Proteger a privacidade e evitar a xenofobia

Procurar dados tão detalhados pode ajudar a conhecer a realidade e a desenhar a melhor resposta para a abordar, contudo também pode expor fragilidades de alguns segmentos da população e conduzir à sua estigmatização ou a aproveitamentos populistas.

A JIF está consciente desse risco e admite que a interpretação meramente quantitativa “pode levar a falsas interpretações”. Mas considera que isso pode ser evitado com uma análise correta e minuciosa dos dados. “A pergunta deve ser sempre na perspetiva de o que é que os dados nos podem ensinar sobre como tornar a sociedade mais justa e igualitária” e a análise quantitativa “acompanhada de pesquisa qualitativa”, que identifique “graus e contradições”, refere Isabelle Schmoetten, que reconhece que uma análise abrangente de qualidade “custa muito dinheiro”.

Ainda assim a ativista não tem dúvidas que de que estatísticas detalhadas darão uma imagem “muito mais diversa e detalhada das reais situações de vida” das pessoas.

Sven Clement, do Partido Pirata, também perguntou ao Governo se os dados dos inquéritos pedidos pela JIF devem ser publicados como “open data” (de livre acesso).

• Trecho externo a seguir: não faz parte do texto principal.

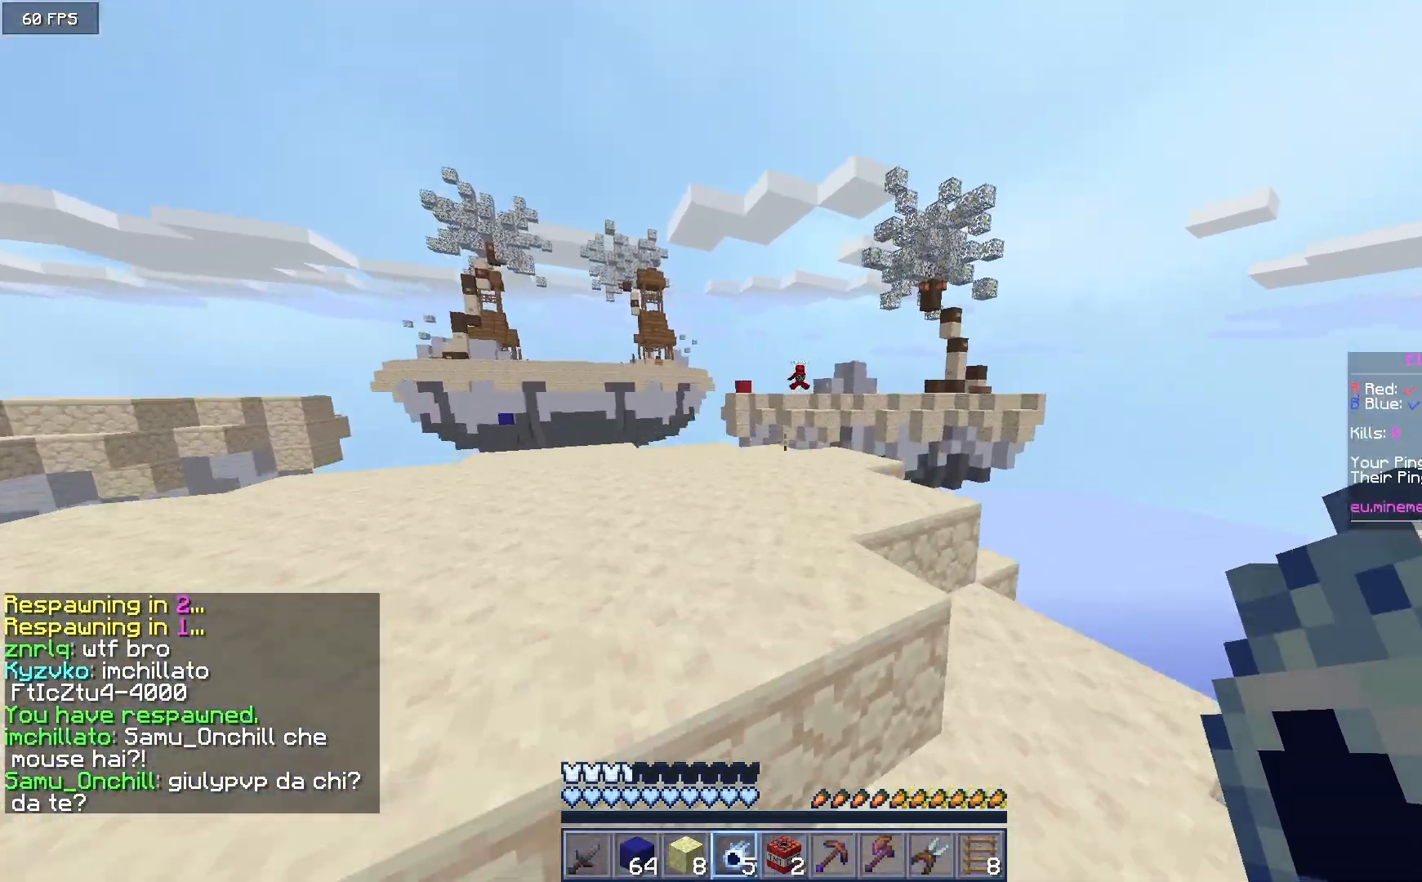
{"keys": ["w"], "mouse": [], "events": [[367, "a", "up"]]}
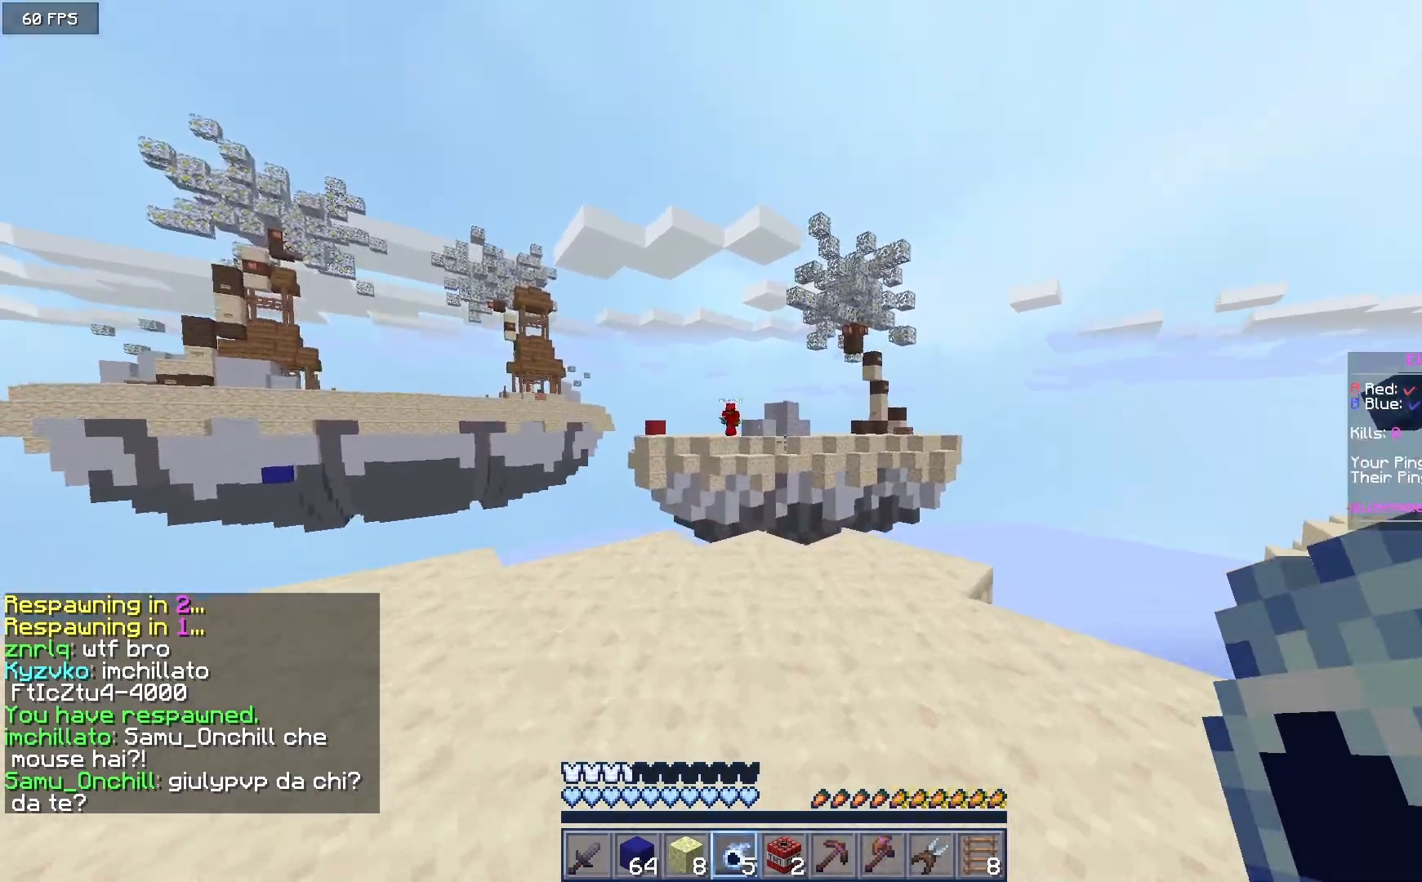
{"keys": [], "mouse": [], "events": [[250, "mouse_right", "down"], [250, "w", "up"], [317, "s", "down"], [433, "mouse_right", "up"], [500, "s", "up"]]}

“Se tivermos bons dados e as estatísticas que pedimos, isso será uma ajuda fantástica para fazer mais análises às desigualdades e injustiças, às suas origens e aos seus efeitos e onde combater para os mudar”, defende a ativista da plataforma, embora ressalve que as pessoas vulneráveis nunca devem ser vitimizadas. 

Mesmo sem as estatísticas desejadas, uma coisa é certa para Isabelle Schmoetten: “Ouvimos muitas vezes, durante a covid-19, que estamos no mesmo barco. Mas isso não é verdade. Como escreveu alguém nas redes sociais, estamos na mesma tempestade. E isso não é nada o mesmo que estar no mesmo barco.”